Il Consiglio Superiore della Magistratura, chiamato a decidere sull’eventuale incompatibilità di Laudati con la procura di Bari, infatti, potrebbe chiudere la vicenda senza attribuire eventuali responsabilità o ragioni. Il motivo è tutto in una sentenza del Consiglio di Stato dello scorso mese di giugno.

Tale provvedimento annulla il trasferimento per incompatibilità ambientale del gip Clementina Forleo, da Milano a Cremona: trasferimento stabilito proprio da un precedente verdetto del Csm, del 28 luglio 2008 , che era stato chiamato a decidere sulla condotta del magistrato originario di Francavilla Fontana, in merito ad alcune dichiarazioni da lei rilasciate a stampa e televisione: in particolare, un’intervista per il programma televisivo “Annozero”, diretto dal giornalista Michele Santoro.
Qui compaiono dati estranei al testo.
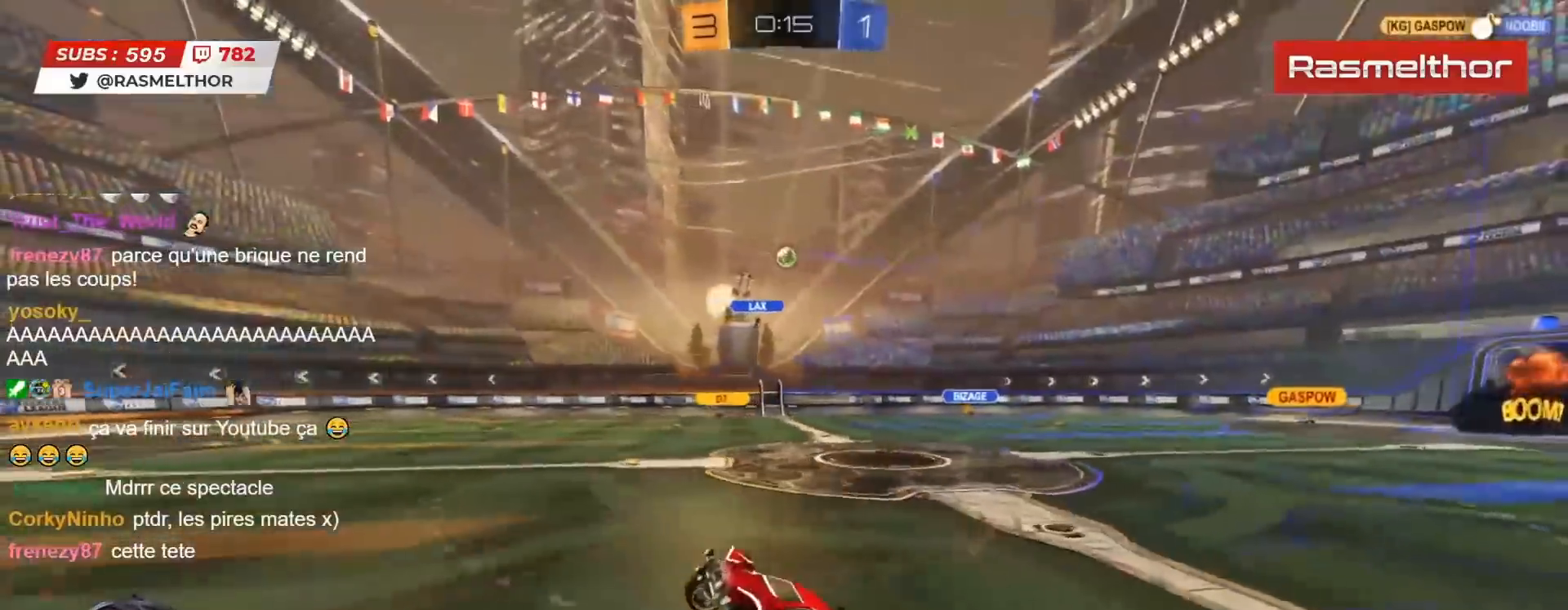
{"buttons": ["CIRCLE", "R2"], "left_stick": "center", "right_stick": "center", "events": [[317, "R2", "down"], [350, "CIRCLE", "down"], [350, "TRIANGLE", "down"], [467, "TRIANGLE", "up"]]}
A circa tre anni di distanza da quel provvedimento, il Consiglio di Stato ha dato ragione al Tar del Lazio che già nel 2009 aveva stabilito che Clementina Forleo sarebbe dovuta rimanere a Milano. La sentenza del Consiglio di Stato, in sintesi, limita i poteri dello stesso Csm, richiamandosi al principio di “inamovibilità” dei magistrati, sancito dalla nostra Costituzione, che li tutelerebbe  non solo dalle possibili ingerenze di altri poteri “ma anche all’interno dello stesso ordine giudiziario”.
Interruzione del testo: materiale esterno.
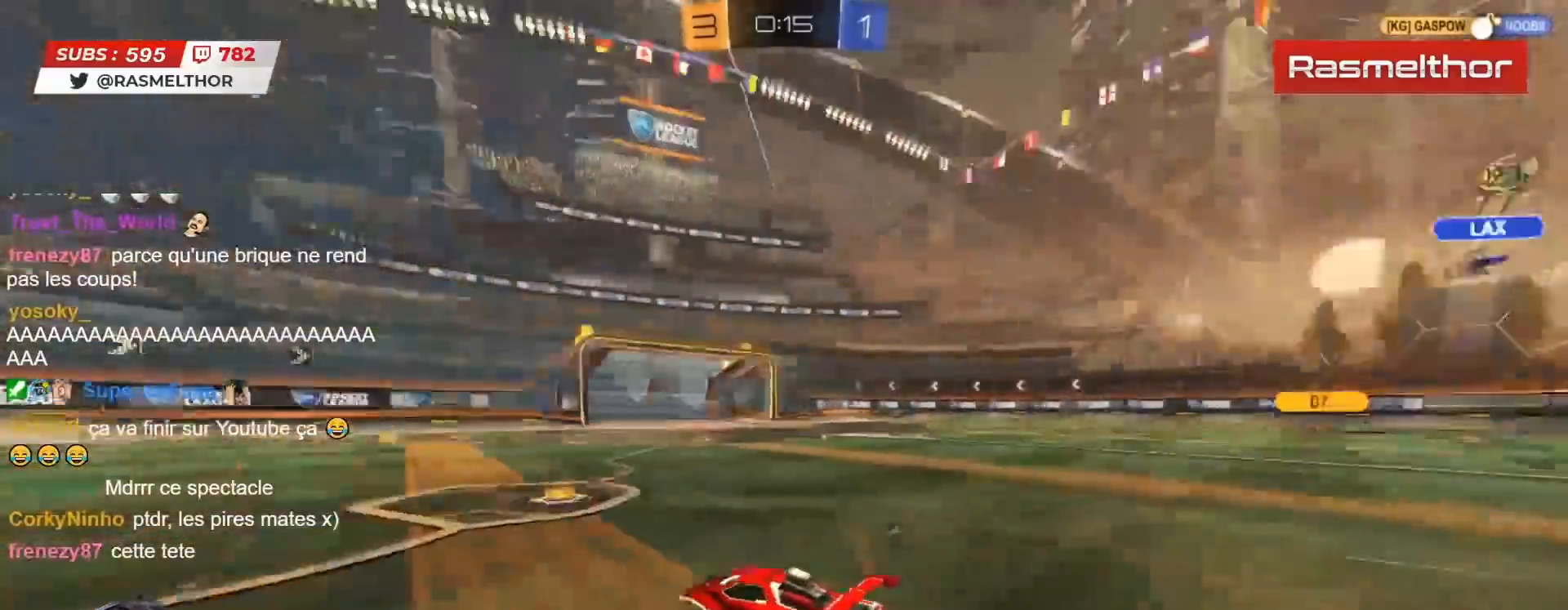
{"buttons": ["CIRCLE", "R2"], "left_stick": "center", "right_stick": "center", "events": [[50, "left_stick", "up-left"], [267, "left_stick", "center"]]}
La Forleo aveva indagato sui “furbetti del Quartierino” e sui loro rapporti con alcuni politici. Da quel momento erano iniziate le sue vicissitudini personali e giudiziarie. Quello stesso Csm che nel giugno 2007 l’aveva promossa, all’unanimità, da magistrato di tribunale a magistrato di Corte d’Appello, «per la capacità,  la laboriosità, la diligenza e la preparazione dimostrata nell’esercizio delle funzioni espletate», poco tempo dopo la condannava al trasferimento per incompatibilità ambientale.

La sentenza del Consiglio di Stato, nel caso specifico di Clementina Forleo, stabilisce anche che le dichiarazioni rilasciate dal magistrato agli organi di stampa, avrebbero potuto essere giudicate al massimo come una «trasgressione di qualsiasi dovere etico e deontologico» e, magari, essere censurate, ma non rappresentavano un comportamento in grado di «incidere in modo pregiudizievole sull’indipendente e imparziale esercizio della funzione giudiziaria».